La liberté pédagogique – la liberté du point de vue du pédagogue –, ce n’est plus que la liberté dans le choix des moyens. (On sait que c’est là un précepte du management néolibéral : laisser toute liberté aux actrices et acteurs sur les moyens mis en œuvre – puisque les objectifs, en revanche, ont été « arrêtés » en amont, « déterminés » ailleurs… Mais laisser aux actrices et acteurs la liberté de travailler à leur rythme, avec leurs moyens propres.)

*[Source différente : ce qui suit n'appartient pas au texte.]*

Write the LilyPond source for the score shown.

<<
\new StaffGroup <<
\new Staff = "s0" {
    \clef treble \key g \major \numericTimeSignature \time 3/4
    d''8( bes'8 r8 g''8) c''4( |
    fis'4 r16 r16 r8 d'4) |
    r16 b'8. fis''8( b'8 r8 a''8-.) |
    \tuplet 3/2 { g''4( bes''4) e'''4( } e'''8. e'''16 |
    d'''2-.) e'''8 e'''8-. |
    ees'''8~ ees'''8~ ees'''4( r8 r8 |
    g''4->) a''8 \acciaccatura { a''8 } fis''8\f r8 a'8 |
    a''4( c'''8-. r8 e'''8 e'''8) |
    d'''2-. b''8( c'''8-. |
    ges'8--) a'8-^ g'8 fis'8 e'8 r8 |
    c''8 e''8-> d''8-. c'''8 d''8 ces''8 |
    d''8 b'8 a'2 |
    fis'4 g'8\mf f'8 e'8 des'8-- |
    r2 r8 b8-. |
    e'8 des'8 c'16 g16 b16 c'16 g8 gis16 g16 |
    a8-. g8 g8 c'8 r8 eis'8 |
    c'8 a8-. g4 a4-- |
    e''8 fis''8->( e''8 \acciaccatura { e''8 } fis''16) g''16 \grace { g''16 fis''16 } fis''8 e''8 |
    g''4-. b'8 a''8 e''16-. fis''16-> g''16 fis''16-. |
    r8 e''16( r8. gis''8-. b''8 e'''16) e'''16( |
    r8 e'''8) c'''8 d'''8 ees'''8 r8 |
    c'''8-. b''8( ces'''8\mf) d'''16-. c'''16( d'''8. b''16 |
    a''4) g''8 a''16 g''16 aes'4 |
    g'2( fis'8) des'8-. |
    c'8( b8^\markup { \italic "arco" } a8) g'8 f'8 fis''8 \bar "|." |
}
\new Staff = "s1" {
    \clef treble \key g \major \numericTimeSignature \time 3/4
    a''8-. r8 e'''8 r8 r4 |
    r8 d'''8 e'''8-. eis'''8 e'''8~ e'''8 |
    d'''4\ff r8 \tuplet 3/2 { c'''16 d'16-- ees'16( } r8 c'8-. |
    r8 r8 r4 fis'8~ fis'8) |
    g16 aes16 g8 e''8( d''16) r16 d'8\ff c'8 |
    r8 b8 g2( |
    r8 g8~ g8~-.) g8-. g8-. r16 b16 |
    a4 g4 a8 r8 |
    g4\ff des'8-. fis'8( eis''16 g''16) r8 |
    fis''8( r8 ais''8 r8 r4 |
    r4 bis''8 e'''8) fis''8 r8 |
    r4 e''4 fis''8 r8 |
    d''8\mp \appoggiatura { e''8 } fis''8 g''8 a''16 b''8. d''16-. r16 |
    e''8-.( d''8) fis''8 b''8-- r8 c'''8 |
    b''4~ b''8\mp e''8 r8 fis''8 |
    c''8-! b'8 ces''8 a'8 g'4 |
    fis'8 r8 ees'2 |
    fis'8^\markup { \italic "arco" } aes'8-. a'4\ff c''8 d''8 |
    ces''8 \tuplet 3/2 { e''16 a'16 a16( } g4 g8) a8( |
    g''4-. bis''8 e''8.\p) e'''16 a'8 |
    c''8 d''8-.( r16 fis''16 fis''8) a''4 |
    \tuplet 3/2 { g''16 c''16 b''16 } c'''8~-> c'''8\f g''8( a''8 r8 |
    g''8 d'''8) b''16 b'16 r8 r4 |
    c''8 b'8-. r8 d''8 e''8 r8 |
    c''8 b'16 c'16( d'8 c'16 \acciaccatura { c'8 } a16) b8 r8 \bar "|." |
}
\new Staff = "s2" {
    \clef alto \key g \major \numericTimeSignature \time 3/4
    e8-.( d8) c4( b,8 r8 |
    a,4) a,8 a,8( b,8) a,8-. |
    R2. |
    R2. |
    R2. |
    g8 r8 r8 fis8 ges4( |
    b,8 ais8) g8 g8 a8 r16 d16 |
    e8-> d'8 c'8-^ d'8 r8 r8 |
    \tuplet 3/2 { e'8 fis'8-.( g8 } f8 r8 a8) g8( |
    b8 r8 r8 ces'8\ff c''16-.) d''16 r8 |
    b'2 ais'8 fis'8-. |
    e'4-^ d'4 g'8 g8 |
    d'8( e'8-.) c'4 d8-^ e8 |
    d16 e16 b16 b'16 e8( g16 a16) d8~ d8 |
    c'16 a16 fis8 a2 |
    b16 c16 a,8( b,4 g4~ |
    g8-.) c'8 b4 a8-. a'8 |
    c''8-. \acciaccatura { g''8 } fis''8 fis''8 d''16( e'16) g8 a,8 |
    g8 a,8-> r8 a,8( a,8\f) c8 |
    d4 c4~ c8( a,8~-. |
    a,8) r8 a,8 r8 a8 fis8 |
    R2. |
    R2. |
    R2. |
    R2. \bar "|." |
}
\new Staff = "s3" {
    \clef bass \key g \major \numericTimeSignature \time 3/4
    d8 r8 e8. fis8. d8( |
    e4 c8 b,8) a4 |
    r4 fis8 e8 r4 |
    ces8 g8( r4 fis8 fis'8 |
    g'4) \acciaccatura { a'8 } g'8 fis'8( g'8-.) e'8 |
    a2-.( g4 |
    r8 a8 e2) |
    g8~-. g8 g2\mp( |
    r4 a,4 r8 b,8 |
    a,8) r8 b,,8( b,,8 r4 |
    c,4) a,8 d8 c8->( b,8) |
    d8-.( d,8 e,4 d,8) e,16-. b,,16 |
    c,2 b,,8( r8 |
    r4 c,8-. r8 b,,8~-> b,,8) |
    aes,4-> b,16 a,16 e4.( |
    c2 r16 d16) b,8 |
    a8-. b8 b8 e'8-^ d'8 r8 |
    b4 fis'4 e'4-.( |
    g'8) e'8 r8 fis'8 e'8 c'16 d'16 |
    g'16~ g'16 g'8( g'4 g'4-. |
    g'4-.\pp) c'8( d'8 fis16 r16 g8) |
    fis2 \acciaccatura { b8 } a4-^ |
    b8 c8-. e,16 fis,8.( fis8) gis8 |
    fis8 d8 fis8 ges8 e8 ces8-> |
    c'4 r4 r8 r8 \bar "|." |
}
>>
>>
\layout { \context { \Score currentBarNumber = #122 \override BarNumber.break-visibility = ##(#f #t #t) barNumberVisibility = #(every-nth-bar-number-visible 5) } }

NOTA BENE N° 3 : Pédagogie et disciplines. Réalisation institutionnelle de la capture. Exemples.
La capture dont il a été ici question prend, institutionnellement, des formes diverses (aux différents étages de l’édifice scolaire). Dans les collèges et les lycées, des textes nouveaux garantissent aux principaux et proviseurs un « rôle déterminant » dans « le pilotage pédagogique et éducatif des établissements [59] ». Leurs prérogatives administratives doivent pouvoir s’étendre désormais dans le champ pédagogique [60]. Renforcer le pouvoir local des chefs d’établissements sur les enseignants, c’est se donner les moyens d’imposer le « pilotage pédagogique » – le cas échéant contre d’éventuelles résistances fach-disciplinaires. (Un enseignant, jusqu’alors, n’avait sur le plan de son enseignement à répondre que devant son corps d’inspection – c’est-à-dire devant sa discipline.) Les chefs d’établissements sont appelés à se ressaisir du pédagogique, et à se faire eux-mêmes vecteurs de la pédagogie (comme gouvernementalité) : c’est qu’on a conscience que les disciplines ne contribueront pas nécessairement de leur plein gré ; il faut pouvoir organiser si besoin – localement – la contrainte [61]. (La réforme récente des concours de recrutement des futures enseignantes et enseignants du secondaire (CAPES), qui prévoit une diminution du poids des épreuves disciplinaires au profit d’une épreuve dite de « pédagogie » (« entretien avec le jury » ayant à porter notamment sur des directives gouvernementales concernant le métier d’enseignant), accompagne elle aussi ce déplacement : affaiblir les disciplines – renforcer la gouvernementalité [62].)
De manière semblable, dans les universités, l’« autonomie » accordée conduit à un renforcement du pouvoir local des directions d’établissements, vectrices du nouveau « pilotage pédagogique » [63]. Pendant ce temps, au niveau national, un « processus d’évaluation des formations », externalisé, se met en place, piloté par le Hcérès [64].
NOTA BENE N° 4
On peut relever plusieurs autres causes, plus contingentes, mais pas moins efficientes, au fait qu’on préfère habituellement éviter d’opposer frontalement pédagogie et enseignement. 1° Certains enseignants de disciplines, même à l’université, sont mal à l’aise pour entrer en conflit avec les représentants des sciences de l’éducation – qui, après tout, sont quand même leurs collègues. Et ne faut-il pas considérer que les scientifiques de l’éducation enseignent eux aussi quelque chose (une discipline, nommée « pédagogie » ou « sciences de l’éducation ») ? 2° L’opposition entre « pédagogie » et « enseignement » a été la première fois de façon tranchée établie par un auteur suspect ou devenu suspect depuis : Jean-Claude Milner. Or souvent il arrive – de façon très compréhensible – que des enseignantes ou enseignants préfèrent se placer du côté d’auteurs qui, sur la question des compétences, confondent tout, sont inconsistants, mais qui sont éminemment bienveillants et très sympathiques (comme Bernard Rey, Michel Develay, Philippe Perrenoud, etc.), contrairement à Jean-Claude Milner.